# Thread: Application - Airplane and Wind

1. ## Application - Airplane and Wind

the course and ground speed of a plare are 70 degree and 400 miles per hour respectively. There is a 60 mph wind blowing from the south. find the approximate direction and air speed of the plane.

This is how I learned how to solve it with vectors:

$\displaystyle v_1 = 400 \langle \cos {70}, \sin {70} \rangle$
$\displaystyle v_1 = \langle 253.33, 309.56 \rangle$

Would the vector for the wind be:

$\displaystyle v_2 = 60 \langle \cos {270}, \sin {270} \rangle$ ?

I'm confused on the part of the question that says the wind is blowing from the south. Help?

Then you would just add the two vectors and find the resultant for the speed of the airplane right? How would you find the direction of the airplane?
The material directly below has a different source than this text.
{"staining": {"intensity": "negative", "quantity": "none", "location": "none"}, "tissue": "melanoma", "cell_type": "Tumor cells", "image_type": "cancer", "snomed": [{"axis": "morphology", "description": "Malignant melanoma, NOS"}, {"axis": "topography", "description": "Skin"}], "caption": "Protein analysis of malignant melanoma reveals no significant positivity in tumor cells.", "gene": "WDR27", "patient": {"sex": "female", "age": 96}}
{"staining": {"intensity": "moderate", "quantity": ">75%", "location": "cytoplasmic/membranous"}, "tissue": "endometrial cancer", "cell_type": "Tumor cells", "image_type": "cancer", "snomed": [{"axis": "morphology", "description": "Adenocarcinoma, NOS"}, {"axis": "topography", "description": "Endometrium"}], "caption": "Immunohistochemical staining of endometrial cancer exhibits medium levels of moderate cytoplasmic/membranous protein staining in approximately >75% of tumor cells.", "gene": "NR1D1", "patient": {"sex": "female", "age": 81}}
2. Originally Posted by chrozer
the course and ground speed of a plare are 70 degree and 400 miles per hour respectively. There is a 60 mph wind blowing from the south. find the approximate direction and air speed of the plane.
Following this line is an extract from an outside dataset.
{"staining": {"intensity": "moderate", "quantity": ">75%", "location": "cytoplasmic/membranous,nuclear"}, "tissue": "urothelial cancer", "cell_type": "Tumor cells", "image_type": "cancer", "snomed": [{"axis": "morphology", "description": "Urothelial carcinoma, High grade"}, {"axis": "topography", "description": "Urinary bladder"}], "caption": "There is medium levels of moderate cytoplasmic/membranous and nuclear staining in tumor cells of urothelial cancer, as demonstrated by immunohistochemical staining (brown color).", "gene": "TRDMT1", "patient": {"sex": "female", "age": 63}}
This is how I learned how to solve it with vectors:

$\displaystyle v_1 = 400 \langle \cos {70}, \sin {70} \rangle$
$\displaystyle v_1 = \langle 253.33, 309.56 \rangle$

Would the vector for the wind be:

$\displaystyle v_2 = 60 \langle \cos {270}, \sin {270} \rangle$ ?

I'm confused on the part of the question that says the wind is blowing from the south. Help?
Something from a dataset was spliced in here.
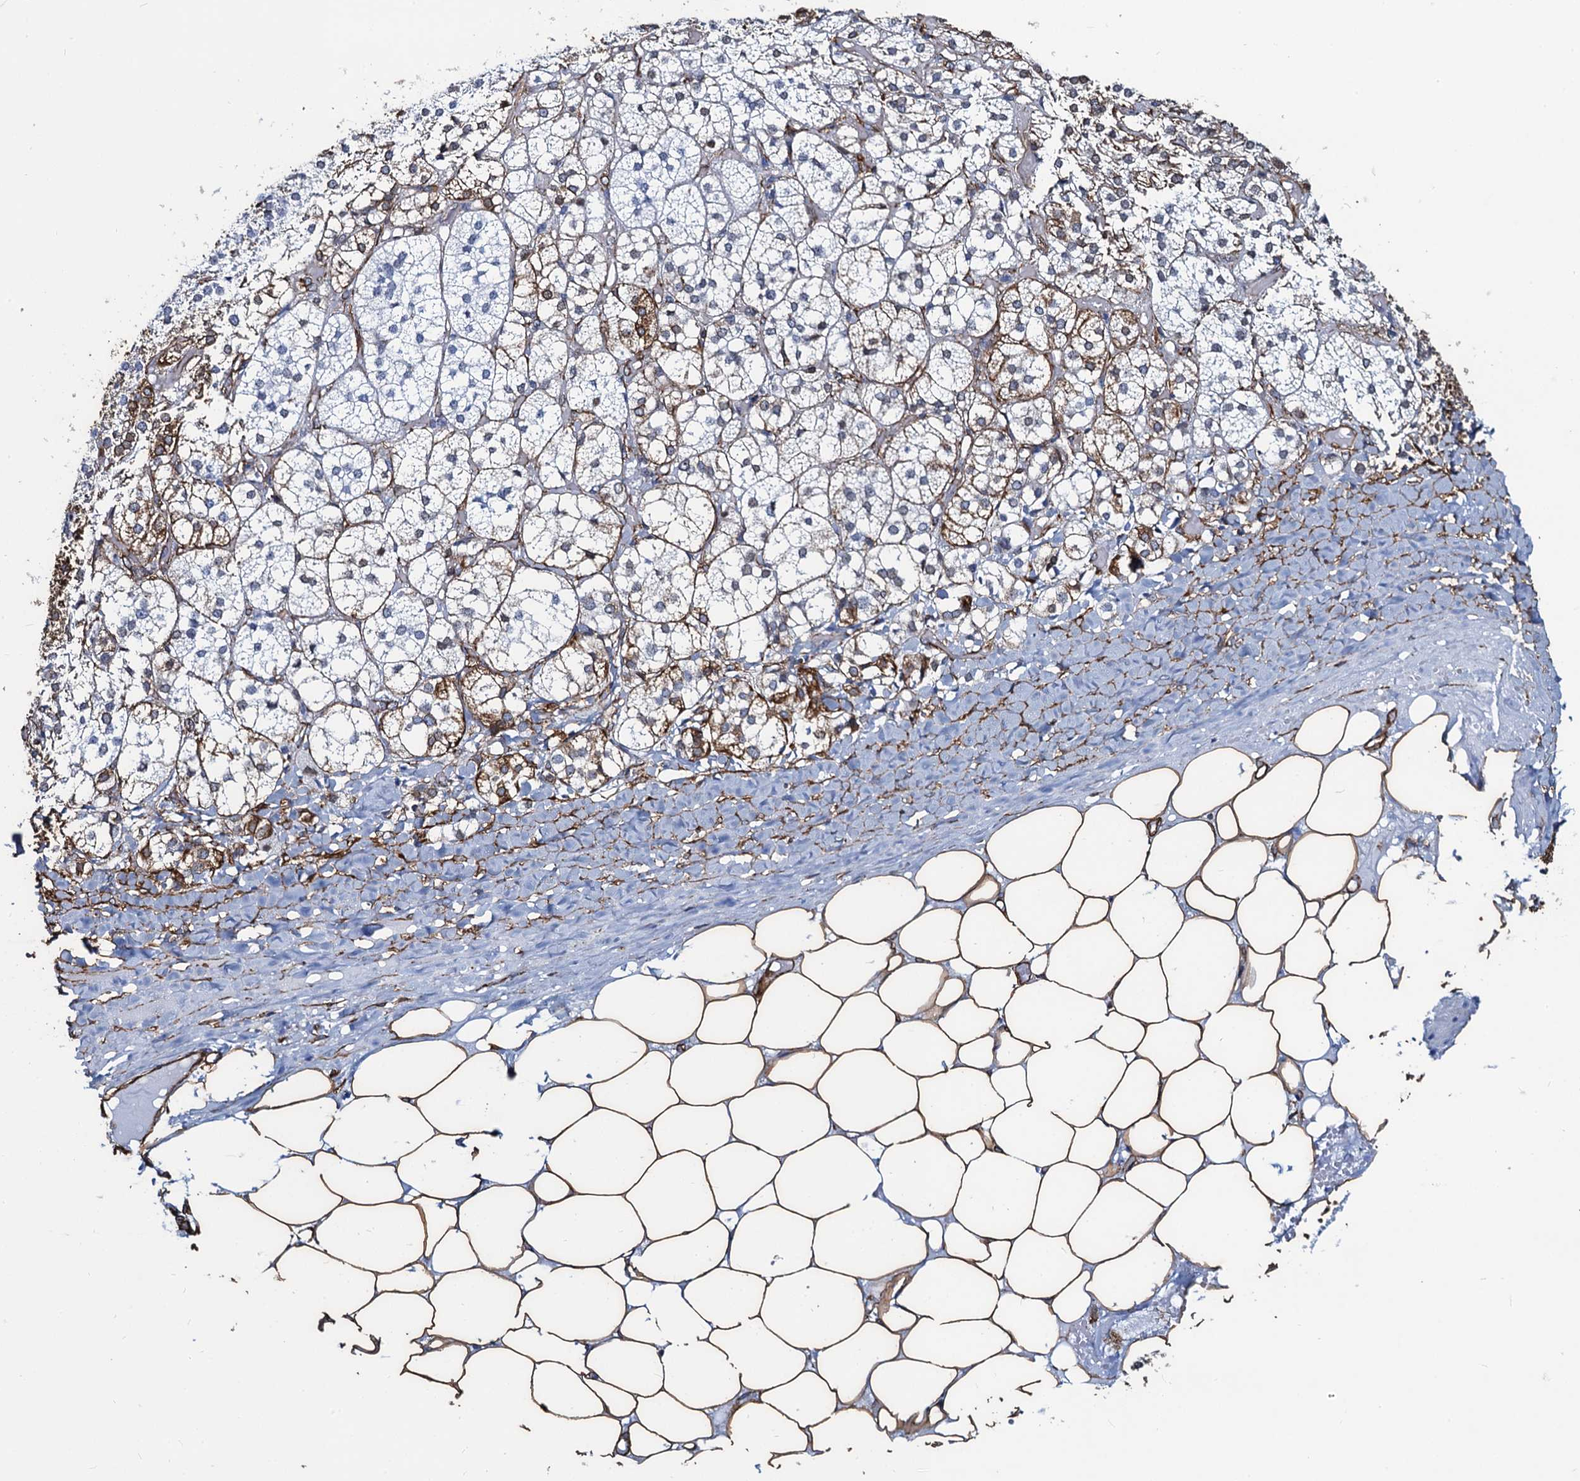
{"staining": {"intensity": "moderate", "quantity": "<25%", "location": "cytoplasmic/membranous"}, "tissue": "adrenal gland", "cell_type": "Glandular cells", "image_type": "normal", "snomed": [{"axis": "morphology", "description": "Normal tissue, NOS"}, {"axis": "topography", "description": "Adrenal gland"}], "caption": "An image of human adrenal gland stained for a protein exhibits moderate cytoplasmic/membranous brown staining in glandular cells.", "gene": "PGM2", "patient": {"sex": "female", "age": 61}}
Then you would just add the two vectors and find the resultant for the speed of the airplane right? How would you find the direction of the airplane?
assuming the author of the problem is using directions relative to the +x axis ... (and that is a HUGE assumption)

$\displaystyle A_x + W_x = G_x$

$\displaystyle A_x + 0 = 400\cos(70)$

$\displaystyle A_x = 400\cos(70)$

$\displaystyle A_y + W_y = G_y$

$\displaystyle A_y + 60 = 400\sin(70)$

$\displaystyle A_y = 400\sin(70) - 60$

$\displaystyle |A| = \sqrt{A_x^2 + A_y^2} \, \approx 344$ mph

direction, $\displaystyle \theta = \arctan\left(\frac{A_y}{A_x}\right) \approx 67^{\circ}$

3. Originally Posted by skeeter
assuming the author of the problem is using directions relative to the +x axis ... (and that is a HUGE assumption)

$\displaystyle A_x + W_x = G_x$

$\displaystyle A_x + 0 = 400\cos(70)$

$\displaystyle A_x = 400\cos(70)$

$\displaystyle A_y + W_y = G_y$

$\displaystyle A_y + 60 = 400\sin(70)$

$\displaystyle A_y = 400\sin(70) - 60$

$\displaystyle |A| = \sqrt{A_x^2 + A_y^2} \, \approx 344$ mph

direction, $\displaystyle \theta = \arctan\left(\frac{A_y}{A_x}\right) \approx 67^{\circ}$
Yeah I had to assume that as I had always been thought to do it like that. I see now. Thanks alot.